TASK OBJECTIVE: Write the records out once more, so that nothing differs from the original.

···

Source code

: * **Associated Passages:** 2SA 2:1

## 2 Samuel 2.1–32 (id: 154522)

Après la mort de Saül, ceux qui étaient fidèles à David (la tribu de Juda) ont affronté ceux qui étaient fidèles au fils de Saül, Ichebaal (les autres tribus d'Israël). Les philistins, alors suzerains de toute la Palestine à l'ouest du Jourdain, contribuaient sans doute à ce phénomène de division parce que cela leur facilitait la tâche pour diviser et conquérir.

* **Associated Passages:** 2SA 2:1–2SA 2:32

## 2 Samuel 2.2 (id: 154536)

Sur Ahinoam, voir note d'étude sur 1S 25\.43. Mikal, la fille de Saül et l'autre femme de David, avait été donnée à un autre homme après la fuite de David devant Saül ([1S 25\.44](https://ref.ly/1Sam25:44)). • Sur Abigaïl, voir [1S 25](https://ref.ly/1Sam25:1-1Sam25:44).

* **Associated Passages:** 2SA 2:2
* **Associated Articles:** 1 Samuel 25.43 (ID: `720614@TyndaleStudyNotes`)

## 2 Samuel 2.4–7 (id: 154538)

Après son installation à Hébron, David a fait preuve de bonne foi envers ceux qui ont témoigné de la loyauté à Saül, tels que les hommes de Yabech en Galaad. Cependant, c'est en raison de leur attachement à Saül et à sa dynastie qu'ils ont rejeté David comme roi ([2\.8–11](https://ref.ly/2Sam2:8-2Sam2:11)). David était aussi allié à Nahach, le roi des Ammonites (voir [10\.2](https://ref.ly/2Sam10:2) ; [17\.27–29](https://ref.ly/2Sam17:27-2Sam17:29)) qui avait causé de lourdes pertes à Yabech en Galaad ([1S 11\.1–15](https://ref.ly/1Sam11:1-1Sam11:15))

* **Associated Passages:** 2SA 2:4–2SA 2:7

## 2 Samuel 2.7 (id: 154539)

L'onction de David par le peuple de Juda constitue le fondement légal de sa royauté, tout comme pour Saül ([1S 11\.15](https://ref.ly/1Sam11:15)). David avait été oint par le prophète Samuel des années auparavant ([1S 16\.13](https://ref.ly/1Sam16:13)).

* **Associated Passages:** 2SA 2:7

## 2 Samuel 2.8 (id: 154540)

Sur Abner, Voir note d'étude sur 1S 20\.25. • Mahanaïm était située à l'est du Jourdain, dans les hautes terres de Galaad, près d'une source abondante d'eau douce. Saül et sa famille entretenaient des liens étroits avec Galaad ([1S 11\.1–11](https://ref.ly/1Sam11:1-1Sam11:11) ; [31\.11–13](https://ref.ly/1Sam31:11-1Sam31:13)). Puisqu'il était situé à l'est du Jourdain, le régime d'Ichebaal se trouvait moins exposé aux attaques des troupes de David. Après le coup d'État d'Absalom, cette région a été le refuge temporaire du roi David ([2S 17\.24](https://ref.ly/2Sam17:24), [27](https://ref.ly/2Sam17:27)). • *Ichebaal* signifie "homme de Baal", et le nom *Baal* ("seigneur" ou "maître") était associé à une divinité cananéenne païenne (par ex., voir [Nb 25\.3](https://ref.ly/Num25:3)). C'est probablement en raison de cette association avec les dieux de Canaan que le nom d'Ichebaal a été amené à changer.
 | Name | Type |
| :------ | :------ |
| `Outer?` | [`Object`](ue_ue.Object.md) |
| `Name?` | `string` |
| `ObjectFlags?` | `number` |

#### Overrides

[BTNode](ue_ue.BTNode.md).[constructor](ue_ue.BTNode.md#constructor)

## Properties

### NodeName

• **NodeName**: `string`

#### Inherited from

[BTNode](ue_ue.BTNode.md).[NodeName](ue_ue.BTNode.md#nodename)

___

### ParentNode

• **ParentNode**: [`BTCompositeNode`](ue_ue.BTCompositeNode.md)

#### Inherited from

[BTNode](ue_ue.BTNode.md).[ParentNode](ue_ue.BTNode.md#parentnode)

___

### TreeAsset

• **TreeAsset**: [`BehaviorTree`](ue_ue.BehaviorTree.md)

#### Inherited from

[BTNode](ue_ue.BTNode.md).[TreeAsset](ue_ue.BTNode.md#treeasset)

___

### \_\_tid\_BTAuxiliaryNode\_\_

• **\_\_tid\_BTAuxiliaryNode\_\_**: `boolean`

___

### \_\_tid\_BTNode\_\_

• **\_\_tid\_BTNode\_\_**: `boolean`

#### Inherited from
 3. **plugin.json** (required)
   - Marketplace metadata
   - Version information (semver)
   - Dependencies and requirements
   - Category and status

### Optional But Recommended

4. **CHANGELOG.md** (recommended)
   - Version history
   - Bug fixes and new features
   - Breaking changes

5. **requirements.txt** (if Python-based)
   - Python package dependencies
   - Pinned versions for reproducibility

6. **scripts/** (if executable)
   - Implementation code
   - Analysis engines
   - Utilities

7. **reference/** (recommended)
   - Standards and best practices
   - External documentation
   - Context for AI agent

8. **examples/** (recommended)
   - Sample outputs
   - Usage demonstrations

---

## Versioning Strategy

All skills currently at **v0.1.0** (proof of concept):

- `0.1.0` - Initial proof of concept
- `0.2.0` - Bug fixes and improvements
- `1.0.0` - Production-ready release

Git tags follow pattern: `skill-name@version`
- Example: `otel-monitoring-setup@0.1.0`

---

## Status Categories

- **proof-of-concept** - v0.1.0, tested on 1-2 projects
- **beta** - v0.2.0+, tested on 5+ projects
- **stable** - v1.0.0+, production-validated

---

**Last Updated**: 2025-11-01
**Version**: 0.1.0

···

PROBLEM SOLUTION:
Source code

: * **Associated Passages:** 2SA 2:1

## 2 Samuel 2.1–32 (id: 154522)

Après la mort de Saül, ceux qui étaient fidèles à David (la tribu de Juda) ont affronté ceux qui étaient fidèles au fils de Saül, Ichebaal (les autres tribus d'Israël). Les philistins, alors suzerains de toute la Palestine à l'ouest du Jourdain, contribuaient sans doute à ce phénomène de division parce que cela leur facilitait la tâche pour diviser et conquérir.

* **Associated Passages:** 2SA 2:1–2SA 2:32

## 2 Samuel 2.2 (id: 154536)

Sur Ahinoam, voir note d'étude sur 1S 25\.43. Mikal, la fille de Saül et l'autre femme de David, avait été donnée à un autre homme après la fuite de David devant Saül ([1S 25\.44](https://ref.ly/1Sam25:44)). • Sur Abigaïl, voir [1S 25](https://ref.ly/1Sam25:1-1Sam25:44).

* **Associated Passages:** 2SA 2:2
* **Associated Articles:** 1 Samuel 25.43 (ID: `720614@TyndaleStudyNotes`)

## 2 Samuel 2.4–7 (id: 154538)

Après son installation à Hébron, David a fait preuve de bonne foi envers ceux qui ont témoigné de la loyauté à Saül, tels que les hommes de Yabech en Galaad. Cependant, c'est en raison de leur attachement à Saül et à sa dynastie qu'ils ont rejeté David comme roi ([2\.8–11](https://ref.ly/2Sam2:8-2Sam2:11)). David était aussi allié à Nahach, le roi des Ammonites (voir [10\.2](https://ref.ly/2Sam10:2) ; [17\.27–29](https://ref.ly/2Sam17:27-2Sam17:29)) qui avait causé de lourdes pertes à Yabech en Galaad ([1S 11\.1–15](https://ref.ly/1Sam11:1-1Sam11:15))

* **Associated Passages:** 2SA 2:4–2SA 2:7

## 2 Samuel 2.7 (id: 154539)

L'onction de David par le peuple de Juda constitue le fondement légal de sa royauté, tout comme pour Saül ([1S 11\.15](https://ref.ly/1Sam11:15)). David avait été oint par le prophète Samuel des années auparavant ([1S 16\.13](https://ref.ly/1Sam16:13)).

* **Associated Passages:** 2SA 2:7

## 2 Samuel 2.8 (id: 154540)

Sur Abner, Voir note d'étude sur 1S 20\.25. • Mahanaïm était située à l'est du Jourdain, dans les hautes terres de Galaad, près d'une source abondante d'eau douce. Saül et sa famille entretenaient des liens étroits avec Galaad ([1S 11\.1–11](https://ref.ly/1Sam11:1-1Sam11:11) ; [31\.11–13](https://ref.ly/1Sam31:11-1Sam31:13)). Puisqu'il était situé à l'est du Jourdain, le régime d'Ichebaal se trouvait moins exposé aux attaques des troupes de David. Après le coup d'État d'Absalom, cette région a été le refuge temporaire du roi David ([2S 17\.24](https://ref.ly/2Sam17:24), [27](https://ref.ly/2Sam17:27)). • *Ichebaal* signifie "homme de Baal", et le nom *Baal* ("seigneur" ou "maître") était associé à une divinité cananéenne païenne (par ex., voir [Nb 25\.3](https://ref.ly/Num25:3)). C'est probablement en raison de cette association avec les dieux de Canaan que le nom d'Ichebaal a été amené à changer.
 | Name | Type |
| :------ | :------ |
| `Outer?` | [`Object`](ue_ue.Object.md) |
| `Name?` | `string` |
| `ObjectFlags?` | `number` |

#### Overrides

[BTNode](ue_ue.BTNode.md).[constructor](ue_ue.BTNode.md#constructor)

## Properties

### NodeName

• **NodeName**: `string`

#### Inherited from

[BTNode](ue_ue.BTNode.md).[NodeName](ue_ue.BTNode.md#nodename)

___

### ParentNode

• **ParentNode**: [`BTCompositeNode`](ue_ue.BTCompositeNode.md)

#### Inherited from

[BTNode](ue_ue.BTNode.md).[ParentNode](ue_ue.BTNode.md#parentnode)

___

### TreeAsset

• **TreeAsset**: [`BehaviorTree`](ue_ue.BehaviorTree.md)

#### Inherited from

[BTNode](ue_ue.BTNode.md).[TreeAsset](ue_ue.BTNode.md#treeasset)

___

### \_\_tid\_BTAuxiliaryNode\_\_

• **\_\_tid\_BTAuxiliaryNode\_\_**: `boolean`

___

### \_\_tid\_BTNode\_\_

• **\_\_tid\_BTNode\_\_**: `boolean`

#### Inherited from
 3. **plugin.json** (required)
   - Marketplace metadata
   - Version information (semver)
   - Dependencies and requirements
   - Category and status

### Optional But Recommended

4. **CHANGELOG.md** (recommended)
   - Version history
   - Bug fixes and new features
   - Breaking changes

5. **requirements.txt** (if Python-based)
   - Python package dependencies
   - Pinned versions for reproducibility

6. **scripts/** (if executable)
   - Implementation code
   - Analysis engines
   - Utilities

7. **reference/** (recommended)
   - Standards and best practices
   - External documentation
   - Context for AI agent

8. **examples/** (recommended)
   - Sample outputs
   - Usage demonstrations

---

## Versioning Strategy

All skills currently at **v0.1.0** (proof of concept):

- `0.1.0` - Initial proof of concept
- `0.2.0` - Bug fixes and improvements
- `1.0.0` - Production-ready release

Git tags follow pattern: `skill-name@version`
- Example: `otel-monitoring-setup@0.1.0`

---

## Status Categories

- **proof-of-concept** - v0.1.0, tested on 1-2 projects
- **beta** - v0.2.0+, tested on 5+ projects
- **stable** - v1.0.0+, production-validated

---

**Last Updated**: 2025-11-01
**Version**: 0.1.0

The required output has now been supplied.